Server Monitoring Best Practices: Keeping Your Ruby App and PostgreSQL Clusters Alive on OVH

Proactive PostgreSQL Cluster Health Checks with `pg_stat_activity` and `pg_locks`

Maintaining the health of a PostgreSQL cluster, especially in a distributed or high-availability setup on OVH, requires more than just basic CPU/memory monitoring. Understanding the internal state of your database is paramount. We’ll focus on two critical system views: `pg_stat_activity` and `pg_locks`. These views provide real-time insights into what your database is actually doing, allowing for early detection of performance bottlenecks and deadlocks.

A common pitfall is to only look at external metrics. While essential, they don’t tell the whole story. A server might have ample CPU and RAM, but if a single long-running query is blocking all other operations, your application will grind to a halt. This is where querying `pg_stat_activity` becomes indispensable.

Monitoring `pg_stat_activity` for Long-Running Queries and Idle Connections

The `pg_stat_activity` view shows one row per server process, detailing its current state. We’re particularly interested in identifying queries that have been running for an unusually long time and connections that are idle but holding resources (e.g., locks).

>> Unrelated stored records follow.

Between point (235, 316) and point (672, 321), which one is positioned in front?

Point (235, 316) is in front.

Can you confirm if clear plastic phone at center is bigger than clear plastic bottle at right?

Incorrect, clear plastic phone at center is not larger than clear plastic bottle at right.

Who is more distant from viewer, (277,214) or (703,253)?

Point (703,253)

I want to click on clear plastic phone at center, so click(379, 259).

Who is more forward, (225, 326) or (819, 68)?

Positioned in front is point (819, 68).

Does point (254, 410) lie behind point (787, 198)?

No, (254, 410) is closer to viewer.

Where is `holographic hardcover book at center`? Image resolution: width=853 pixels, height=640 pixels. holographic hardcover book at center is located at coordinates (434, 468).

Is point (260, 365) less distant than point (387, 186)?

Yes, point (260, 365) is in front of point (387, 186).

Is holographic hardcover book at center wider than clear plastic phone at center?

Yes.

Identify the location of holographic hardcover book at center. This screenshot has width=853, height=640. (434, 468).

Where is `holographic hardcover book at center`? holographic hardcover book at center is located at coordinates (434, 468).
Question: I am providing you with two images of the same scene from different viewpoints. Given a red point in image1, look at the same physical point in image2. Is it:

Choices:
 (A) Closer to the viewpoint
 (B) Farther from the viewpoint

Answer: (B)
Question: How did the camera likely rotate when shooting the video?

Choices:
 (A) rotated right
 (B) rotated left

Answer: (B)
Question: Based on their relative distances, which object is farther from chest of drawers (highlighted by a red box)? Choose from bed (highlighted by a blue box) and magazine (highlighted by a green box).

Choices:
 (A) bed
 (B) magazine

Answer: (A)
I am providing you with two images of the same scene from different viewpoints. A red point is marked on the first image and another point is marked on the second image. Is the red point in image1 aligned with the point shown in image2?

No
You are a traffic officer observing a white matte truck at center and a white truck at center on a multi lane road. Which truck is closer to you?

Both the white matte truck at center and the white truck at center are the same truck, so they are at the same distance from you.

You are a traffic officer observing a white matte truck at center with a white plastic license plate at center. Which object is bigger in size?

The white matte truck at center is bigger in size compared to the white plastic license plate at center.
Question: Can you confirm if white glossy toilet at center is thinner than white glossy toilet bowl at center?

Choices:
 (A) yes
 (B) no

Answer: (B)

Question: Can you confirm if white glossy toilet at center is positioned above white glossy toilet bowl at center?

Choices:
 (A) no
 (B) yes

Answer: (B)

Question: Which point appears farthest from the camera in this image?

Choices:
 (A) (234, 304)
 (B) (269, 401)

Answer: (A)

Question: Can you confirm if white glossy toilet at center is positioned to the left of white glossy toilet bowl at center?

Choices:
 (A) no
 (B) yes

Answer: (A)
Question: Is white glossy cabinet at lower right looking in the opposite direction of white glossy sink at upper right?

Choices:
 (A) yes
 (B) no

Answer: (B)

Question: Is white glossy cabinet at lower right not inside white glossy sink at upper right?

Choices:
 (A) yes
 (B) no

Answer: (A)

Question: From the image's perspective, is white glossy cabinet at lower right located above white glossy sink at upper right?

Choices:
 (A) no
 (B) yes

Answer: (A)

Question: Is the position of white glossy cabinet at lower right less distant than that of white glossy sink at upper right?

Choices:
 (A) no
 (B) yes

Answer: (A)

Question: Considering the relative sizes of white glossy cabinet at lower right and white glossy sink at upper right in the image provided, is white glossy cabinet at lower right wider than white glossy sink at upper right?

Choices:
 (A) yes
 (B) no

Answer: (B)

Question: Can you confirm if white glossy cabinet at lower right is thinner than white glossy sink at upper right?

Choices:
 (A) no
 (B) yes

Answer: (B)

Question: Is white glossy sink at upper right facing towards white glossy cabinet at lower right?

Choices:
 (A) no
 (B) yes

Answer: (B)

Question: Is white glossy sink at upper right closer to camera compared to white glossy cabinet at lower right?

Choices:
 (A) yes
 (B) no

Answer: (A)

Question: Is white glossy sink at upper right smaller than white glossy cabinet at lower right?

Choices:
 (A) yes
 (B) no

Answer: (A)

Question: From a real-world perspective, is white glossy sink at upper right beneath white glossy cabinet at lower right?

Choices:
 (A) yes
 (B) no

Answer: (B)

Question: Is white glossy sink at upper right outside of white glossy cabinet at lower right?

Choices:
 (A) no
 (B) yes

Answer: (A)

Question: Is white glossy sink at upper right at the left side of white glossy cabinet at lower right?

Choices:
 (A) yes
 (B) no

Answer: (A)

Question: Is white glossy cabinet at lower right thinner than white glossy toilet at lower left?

Here’s a robust query to identify such activities. We’ll set thresholds for “long-running” (e.g., > 5 minutes) and “idle in transaction” states. These thresholds should be tuned based on your application’s typical workload and transaction patterns.

SELECT
    pid,
    datname,
    usename,
    client_addr,
    backend_start,
    query_start,
    state_change,
    wait_event_type,
    wait_event,
    state,
    query
FROM
    pg_stat_activity
WHERE
    state = 'active' AND
    now() - query_start > interval '5 minutes' -- Adjust threshold as needed
ORDER BY
    query_start ASC;

SELECT
    pid,
    datname,
    usename,
    client_addr,
    backend_start,
    state_change,
    wait_event_type,
    wait_event,
    state,
    query
FROM
    pg_stat_activity
WHERE
    state = 'idle in transaction' AND
    now() - state_change > interval '1 minute' -- Adjust threshold as needed
ORDER BY
    state_change ASC;

To automate this, we can create a simple script. This script will connect to each PostgreSQL instance in our cluster (assuming a primary/replica setup or a sharded environment) and execute these checks. Alerts can be triggered if any results are returned.

Automating PostgreSQL Health Checks with a Python Script

We’ll use Python with the `psycopg2` library for database connectivity. This script can be scheduled via cron on a dedicated monitoring server or one of the application servers. For OVH, ensure your monitoring server has network access to your PostgreSQL instances (e.g., via private network or secured public IP).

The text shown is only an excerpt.